汲み取ってくれなくとも、少しだけ不安は和らいだようだ。


「まあ俺の考え方がかなり特殊なのは自覚してるよ」

「そうだね、かなり特殊だと思うよ」


「落合、誰にも言っちゃダメだからね、誰かに知られたらまた変な目で見られちゃう」


小田さんの声の音色が半音上がった。はっきりと彼に心を許したのか、それとも半信半疑でまだ彼を試しているのかは分からないが、昨日までと同じ関係でいられなくなるのは確実だと予感、いや確信した。


「分かってるよ」


彼も事の重要性は把握しているらしい。

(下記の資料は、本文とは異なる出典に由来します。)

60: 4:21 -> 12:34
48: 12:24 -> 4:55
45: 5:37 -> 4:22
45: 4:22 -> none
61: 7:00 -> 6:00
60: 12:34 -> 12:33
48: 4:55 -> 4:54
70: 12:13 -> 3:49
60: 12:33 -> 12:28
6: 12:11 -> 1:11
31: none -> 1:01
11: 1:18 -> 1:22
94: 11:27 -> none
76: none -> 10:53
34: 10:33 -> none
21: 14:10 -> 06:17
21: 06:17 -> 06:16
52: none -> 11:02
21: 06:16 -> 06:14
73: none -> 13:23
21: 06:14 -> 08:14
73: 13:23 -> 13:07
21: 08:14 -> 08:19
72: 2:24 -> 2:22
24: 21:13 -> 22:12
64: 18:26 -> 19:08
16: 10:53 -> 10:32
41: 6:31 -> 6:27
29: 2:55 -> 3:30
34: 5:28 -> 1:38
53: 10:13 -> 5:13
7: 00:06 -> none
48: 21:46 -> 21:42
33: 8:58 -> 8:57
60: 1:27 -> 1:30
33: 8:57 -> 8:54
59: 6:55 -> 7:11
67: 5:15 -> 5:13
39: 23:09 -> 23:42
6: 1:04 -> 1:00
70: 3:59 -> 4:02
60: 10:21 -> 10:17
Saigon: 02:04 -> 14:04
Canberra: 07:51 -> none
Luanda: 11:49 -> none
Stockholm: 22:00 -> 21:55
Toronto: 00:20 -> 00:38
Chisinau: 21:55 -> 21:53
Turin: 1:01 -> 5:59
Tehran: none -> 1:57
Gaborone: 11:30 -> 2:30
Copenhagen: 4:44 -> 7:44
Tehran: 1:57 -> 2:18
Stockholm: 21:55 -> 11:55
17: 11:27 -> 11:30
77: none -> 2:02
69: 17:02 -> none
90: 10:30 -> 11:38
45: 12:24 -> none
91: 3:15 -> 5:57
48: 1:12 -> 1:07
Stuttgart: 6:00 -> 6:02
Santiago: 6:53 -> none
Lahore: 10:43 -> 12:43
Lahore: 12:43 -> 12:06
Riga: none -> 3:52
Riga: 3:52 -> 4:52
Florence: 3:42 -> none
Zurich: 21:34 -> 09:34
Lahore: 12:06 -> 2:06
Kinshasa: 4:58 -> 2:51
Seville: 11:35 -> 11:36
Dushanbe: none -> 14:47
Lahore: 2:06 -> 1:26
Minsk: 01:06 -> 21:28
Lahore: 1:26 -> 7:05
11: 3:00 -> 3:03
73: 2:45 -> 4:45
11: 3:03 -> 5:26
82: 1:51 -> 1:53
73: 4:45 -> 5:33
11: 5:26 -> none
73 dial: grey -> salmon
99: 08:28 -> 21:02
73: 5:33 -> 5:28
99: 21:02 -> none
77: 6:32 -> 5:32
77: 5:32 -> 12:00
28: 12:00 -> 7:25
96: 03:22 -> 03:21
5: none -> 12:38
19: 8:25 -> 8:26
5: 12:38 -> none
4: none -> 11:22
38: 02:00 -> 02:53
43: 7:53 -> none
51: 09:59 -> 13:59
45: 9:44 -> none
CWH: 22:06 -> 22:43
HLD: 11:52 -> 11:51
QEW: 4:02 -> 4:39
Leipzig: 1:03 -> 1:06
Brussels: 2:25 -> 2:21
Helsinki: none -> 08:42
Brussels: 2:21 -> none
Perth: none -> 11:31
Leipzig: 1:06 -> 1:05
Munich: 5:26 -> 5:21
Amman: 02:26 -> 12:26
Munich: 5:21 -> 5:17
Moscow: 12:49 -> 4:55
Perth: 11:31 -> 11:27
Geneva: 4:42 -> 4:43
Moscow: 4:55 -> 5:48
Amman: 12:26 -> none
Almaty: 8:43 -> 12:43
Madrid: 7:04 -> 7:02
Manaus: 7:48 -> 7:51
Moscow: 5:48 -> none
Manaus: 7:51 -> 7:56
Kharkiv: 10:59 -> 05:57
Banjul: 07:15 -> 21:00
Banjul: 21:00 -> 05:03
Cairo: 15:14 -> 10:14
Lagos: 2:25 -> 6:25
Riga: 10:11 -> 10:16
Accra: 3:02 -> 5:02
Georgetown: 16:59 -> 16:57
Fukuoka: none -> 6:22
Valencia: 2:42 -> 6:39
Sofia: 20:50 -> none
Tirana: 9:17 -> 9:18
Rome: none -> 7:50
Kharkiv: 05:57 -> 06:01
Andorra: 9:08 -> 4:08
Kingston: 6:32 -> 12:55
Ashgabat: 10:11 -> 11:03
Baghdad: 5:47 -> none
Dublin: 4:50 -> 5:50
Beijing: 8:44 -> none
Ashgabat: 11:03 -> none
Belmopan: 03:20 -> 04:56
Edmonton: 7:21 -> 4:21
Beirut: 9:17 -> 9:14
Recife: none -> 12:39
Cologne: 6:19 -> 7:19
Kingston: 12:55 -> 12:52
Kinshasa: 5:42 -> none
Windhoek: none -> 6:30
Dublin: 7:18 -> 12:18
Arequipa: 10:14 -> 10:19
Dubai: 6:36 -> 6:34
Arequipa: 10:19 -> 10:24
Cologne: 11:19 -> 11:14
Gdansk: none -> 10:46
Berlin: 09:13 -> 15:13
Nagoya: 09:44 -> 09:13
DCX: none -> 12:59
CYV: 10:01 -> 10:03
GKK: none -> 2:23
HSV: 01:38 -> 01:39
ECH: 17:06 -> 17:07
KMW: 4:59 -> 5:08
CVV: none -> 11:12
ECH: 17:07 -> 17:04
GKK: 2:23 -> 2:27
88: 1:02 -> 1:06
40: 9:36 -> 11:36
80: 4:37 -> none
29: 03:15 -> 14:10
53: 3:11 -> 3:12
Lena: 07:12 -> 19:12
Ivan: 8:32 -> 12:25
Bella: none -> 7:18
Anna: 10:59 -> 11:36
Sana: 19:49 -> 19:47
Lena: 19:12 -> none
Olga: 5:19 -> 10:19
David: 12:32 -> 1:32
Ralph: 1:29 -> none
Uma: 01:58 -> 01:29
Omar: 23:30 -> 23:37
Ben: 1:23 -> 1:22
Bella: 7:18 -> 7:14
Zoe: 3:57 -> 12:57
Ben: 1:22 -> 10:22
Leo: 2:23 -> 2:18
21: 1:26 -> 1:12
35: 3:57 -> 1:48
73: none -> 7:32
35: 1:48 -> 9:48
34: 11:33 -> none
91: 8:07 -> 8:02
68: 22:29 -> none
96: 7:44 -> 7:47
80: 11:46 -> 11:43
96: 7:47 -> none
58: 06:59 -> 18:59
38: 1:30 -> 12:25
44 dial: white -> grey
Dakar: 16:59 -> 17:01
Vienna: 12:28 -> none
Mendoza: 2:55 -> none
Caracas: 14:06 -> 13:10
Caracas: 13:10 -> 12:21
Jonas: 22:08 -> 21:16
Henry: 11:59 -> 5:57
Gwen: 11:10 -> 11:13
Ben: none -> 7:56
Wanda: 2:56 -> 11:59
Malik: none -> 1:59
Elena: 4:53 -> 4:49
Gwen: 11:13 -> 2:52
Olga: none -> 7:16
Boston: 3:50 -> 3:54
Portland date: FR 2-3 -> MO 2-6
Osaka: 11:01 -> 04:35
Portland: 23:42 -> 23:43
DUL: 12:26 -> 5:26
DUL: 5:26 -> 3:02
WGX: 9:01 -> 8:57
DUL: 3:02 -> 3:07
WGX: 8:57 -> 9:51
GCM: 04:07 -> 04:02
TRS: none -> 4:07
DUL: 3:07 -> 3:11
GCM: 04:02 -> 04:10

ケラケラ笑いながら答えた。


「あ、もうそろそろ着くね」

「あーもうそんな時間?早いなあ」


途中途中での沈黙が多かったせいか、2時間半でそれだけの会話しかできなかった。


「まあ、明日もあるさ」

「あ、私明日休み」

「それは残念、ゆっくり休みなよ」

「ありがと、落合も無理するなよ」

「ははは、ありがと」

「じゃあまたね」

「うん、また今度」


小田さんの車が出て行くのを見送り、彼も家路につく。


きっとこの先に出逢う誰とも共にできない秘密を彼らは共にした。


そう思えるような特別な夜だった。